Fake Social Media Profiles by Debt Collectors

Don’t be in a rush to accept a friend request on your favorite social media account from an unknown person. It could very well be a debt collector who’s trying to access you by creating a fake online profile. Once you accept the friend request, he will be able to access your account and know exactly what you have been doing and who your connections are and leverage them to create pressure on you to pay up. Despite being denounced by everybody as being extremely unethical, more and more debt collectors are resorting to this technique.

Debt Collectors Access Your Personal Information

By accessing your social media account, debt collectors can know every little bit of information about you, which they are not necessarily entitled to such as your date of birth, your residential address, where you work and information about your employment, where you are dining or holidaying, who your friends are, and more. Armed with this kind of details, it becomes very easy for them to hound you till such time the account is squared off. Read 2018 debt reviews to find out which loan companies have the most complaints about loan collection harassment.

Your Loan Default Status Is Broadcasted to All Your Online Connections

One of the most unethical practices by debt collection agents, which have also attracted a lot of negative publicity, is their action of broadcasting your delinquent status to all your online connections.

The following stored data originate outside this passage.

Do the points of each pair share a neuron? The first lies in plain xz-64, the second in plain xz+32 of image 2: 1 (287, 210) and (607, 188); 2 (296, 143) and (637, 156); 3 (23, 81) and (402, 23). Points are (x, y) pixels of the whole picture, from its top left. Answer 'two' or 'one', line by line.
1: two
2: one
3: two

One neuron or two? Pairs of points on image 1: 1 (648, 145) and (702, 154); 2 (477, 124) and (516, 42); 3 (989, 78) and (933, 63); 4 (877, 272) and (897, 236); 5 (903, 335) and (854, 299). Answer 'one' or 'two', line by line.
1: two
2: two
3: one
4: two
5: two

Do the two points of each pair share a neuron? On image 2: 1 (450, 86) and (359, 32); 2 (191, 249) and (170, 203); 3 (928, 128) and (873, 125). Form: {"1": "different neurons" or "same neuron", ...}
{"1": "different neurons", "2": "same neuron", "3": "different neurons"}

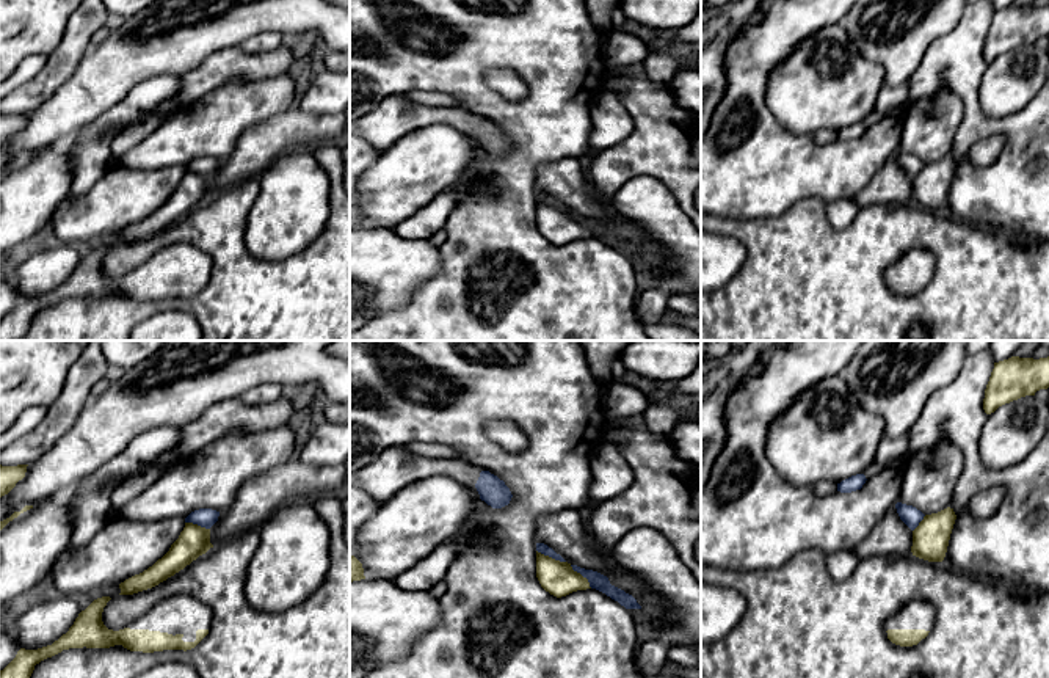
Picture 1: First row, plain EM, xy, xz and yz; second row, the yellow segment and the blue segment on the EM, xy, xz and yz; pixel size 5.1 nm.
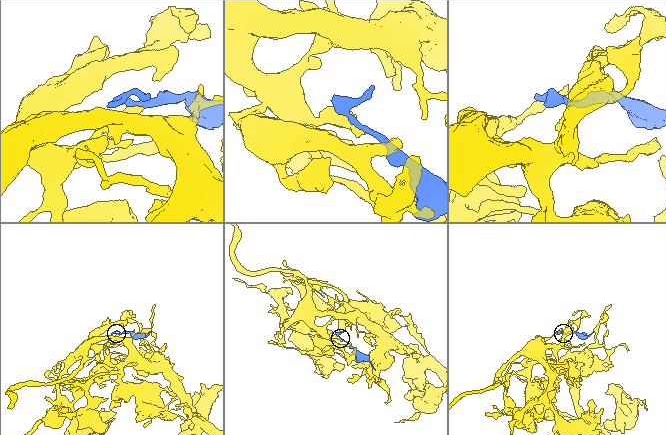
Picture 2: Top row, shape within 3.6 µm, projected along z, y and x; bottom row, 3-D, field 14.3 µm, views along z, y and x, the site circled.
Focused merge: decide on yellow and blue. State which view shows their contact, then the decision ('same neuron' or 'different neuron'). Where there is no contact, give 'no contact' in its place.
contact in xz; different neuron

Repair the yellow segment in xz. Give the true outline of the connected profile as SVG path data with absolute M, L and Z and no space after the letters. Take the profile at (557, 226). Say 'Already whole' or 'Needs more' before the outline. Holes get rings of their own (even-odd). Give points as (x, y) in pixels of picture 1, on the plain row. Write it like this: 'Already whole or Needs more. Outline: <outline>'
Already whole. Outline: M536 199L536 226L550 243L561 246L577 239L591 237L586 226L574 220L571 212L555 209Z

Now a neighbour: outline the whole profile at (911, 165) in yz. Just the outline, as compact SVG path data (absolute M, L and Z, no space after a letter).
M897 151L895 152L895 157L897 157L897 162L900 165L900 168L911 177L914 179L919 171L924 168L924 162L920 159L917 159L916 155L913 154L906 154L906 152L902 152L902 151Z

A very personal matter, that could have so many reasons for occurring, is as a result of this unscrupulous action known to many others potentially damaging your goodwill and reputation.

Conclusion

The advent of social media is relatively recent; harassment by using it remains a grey area. The Fair Debt Collection Practices Act (FDCPA) that protects customers was enacted in 1978 and only covers snail mail and landlines, however, even the use of social media must follow the spirit of the law. Debt collectors can only contact customers with their permission and cannot disturb you at work or at home. Debt collectors cannot contact customers using false pretenses, abuse or threaten them. They are specifically prohibited from publishing the personal and financial information of the customer online, including on the social media. Debt collectors are also specifically prohibited from contacting third parties regarding your debt or doing anything with an intention to embarrass you.